Return a string of the words in reverse order concatenated by a single space.

Note that s may contain leading or trailing spaces or multiple spaces between two words. The returned string should only have a single space separating the words. Do not include any extra spaces.

Example 1:

Input: s = "the sky is blue"

Output: "blue is sky the"

Explanation:

Example 2:

Input: s = " hello world "

Output: "world hello"

Explanation: Your reversed string should not contain leading or trailing spaces.

Example 3:

Input: s = "a good example"

Output: "example good a"

Explanation: You need to reduce multiple spaces between two words to a single space in the reversed string.

Constraints:

• $1 <= \text{s.length} <= 10^4$

• s contains English letters (upper-case and lower-case), digits, and spaces ' '.

• There is at least one word in s.

KeyPoints:

Again, it is easy to use built-in functions in Python. But we should also consider the non built-in functions version.

I start from backward, while there is space, we just decrement r, if s[r] is not space, we add the character into a temporary variable curr and after we finish one word, we reverse curr by [::-1] and add it to res with a space before reversed curr.

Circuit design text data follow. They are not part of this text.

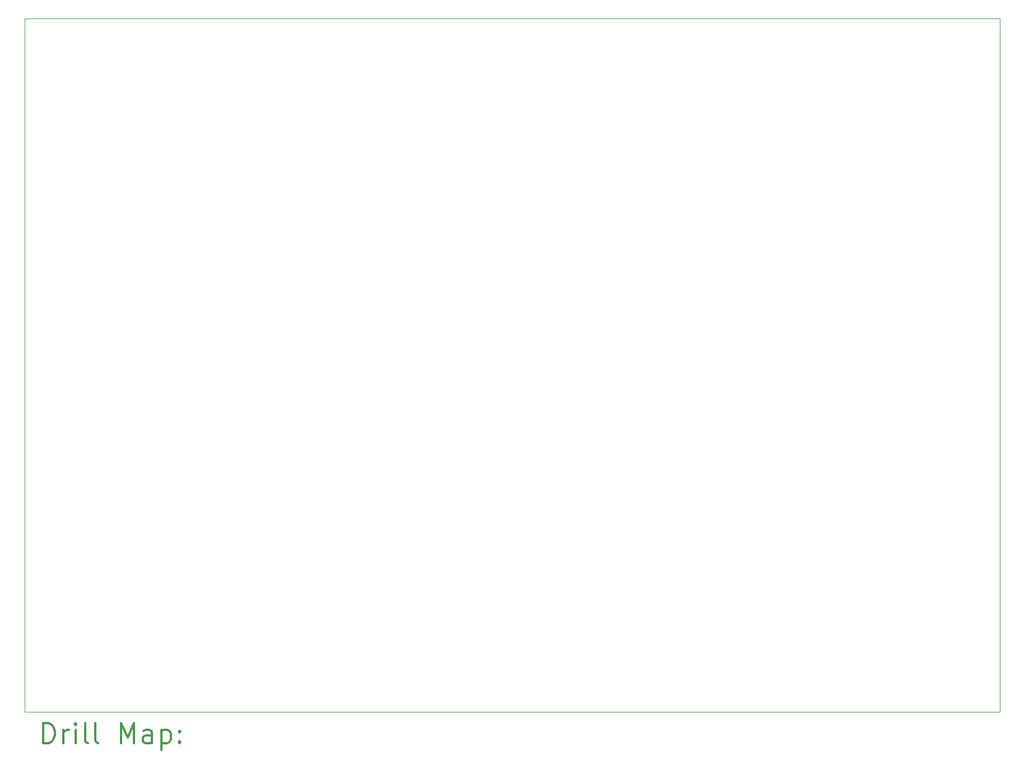
<source format=gbr>
%FSLAX45Y45*%
G04 Gerber Fmt 4.5, Leading zero omitted, Abs format (unit mm)*
G04 Created by KiCad (PCBNEW 5.1.12-84ad8e8a86~92~ubuntu18.04.1) date 2022-02-09 16:31:25*
%MOMM*%
%LPD*%
G01*
G04 APERTURE LIST*
%TA.AperFunction,Profile*%
%ADD10C,0.100000*%
%TD*%
%ADD11C,0.200000*%
%ADD12C,0.300000*%
G04 APERTURE END LIST*
D10*
X42636440Y-15346680D02*
X42636440Y-25826720D01*
X27909520Y-15346680D02*
X42636440Y-15346680D01*
X27909520Y-25826720D02*
X27909520Y-15346680D01*
X42636440Y-25826720D02*
X27909520Y-25826720D01*
D11*
D12*
X28190948Y-26297434D02*
X28190948Y-25997434D01*
X28262377Y-25997434D01*
X28305234Y-26011720D01*
X28333806Y-26040291D01*
X28348091Y-26068863D01*
X28362377Y-26126006D01*
X28362377Y-26168863D01*
X28348091Y-26226006D01*
X28333806Y-26254577D01*
X28305234Y-26283149D01*
X28262377Y-26297434D01*
X28190948Y-26297434D01*
X28490948Y-26297434D02*
X28490948Y-26097434D01*
X28490948Y-26154577D02*
X28505234Y-26126006D01*
X28519520Y-26111720D01*
X28548091Y-26097434D01*
X28576663Y-26097434D01*
X28676663Y-26297434D02*
X28676663Y-26097434D01*
X28676663Y-25997434D02*
X28662377Y-26011720D01*
X28676663Y-26026006D01*
X28690948Y-26011720D01*
X28676663Y-25997434D01*
X28676663Y-26026006D01*
X28862377Y-26297434D02*
X28833806Y-26283149D01*
X28819520Y-26254577D01*
X28819520Y-25997434D01*
X29019520Y-26297434D02*
X28990948Y-26283149D01*
X28976663Y-26254577D01*
X28976663Y-25997434D01*
X29362377Y-26297434D02*
X29362377Y-25997434D01*
X29462377Y-26211720D01*
X29562377Y-25997434D01*
X29562377Y-26297434D01*
X29833806Y-26297434D02*
X29833806Y-26140291D01*
X29819520Y-26111720D01*
X29790948Y-26097434D01*
X29733806Y-26097434D01*
X29705234Y-26111720D01*
X29833806Y-26283149D02*
X29805234Y-26297434D01*
X29733806Y-26297434D01*
X29705234Y-26283149D01*
X29690948Y-26254577D01*
X29690948Y-26226006D01*
X29705234Y-26197434D01*
X29733806Y-26183149D01*
X29805234Y-26183149D01*
X29833806Y-26168863D01*
X29976663Y-26097434D02*
X29976663Y-26397434D01*
X29976663Y-26111720D02*
X30005234Y-26097434D01*
X30062377Y-26097434D01*
X30090948Y-26111720D01*
X30105234Y-26126006D01*
X30119520Y-26154577D01*
X30119520Y-26240291D01*
X30105234Y-26268863D01*
X30090948Y-26283149D01*
X30062377Y-26297434D01*
X30005234Y-26297434D01*
X29976663Y-26283149D01*
X30248091Y-26268863D02*
X30262377Y-26283149D01*
X30248091Y-26297434D01*
X30233806Y-26283149D01*
X30248091Y-26268863D01*
X30248091Y-26297434D01*
X30248091Y-26111720D02*
X30262377Y-26126006D01*
X30248091Y-26140291D01*
X30233806Y-26126006D01*
X30248091Y-26111720D01*
X30248091Y-26140291D01*
M02*

</source>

Lastly, we need to check if curr is not empty we append the word to res, otherwise in Example 2 we will add an extra space to the end. And we just return res[:len(res)-1] because the last element is space.

Naive Solution:

class Solution:
    def reverseWords(self, s: str) -> str:
        s = s.split()
        s = s[::-1]
        s = " ".join(s)
        return s

Time Complexity: $O(n)$
Space Complexity: $O(1)$

Interview Type Solution:

class Solution:
    def reverseWords(self, s: str) -> str:
        r, res = len(s) - 1, ""
        while r >= 0:
            curr = ""
            while r >= 0 and s[r] == " ":
                r -= 1
            while r >= 0 and s[r] != " ":
                curr += s[r]
                r -= 1
            if curr:
                res += (curr[::-1] + " ")
        return res[:len(res)-1]

Time Complexity: $O(n)$
Space Complexity: $O(n)$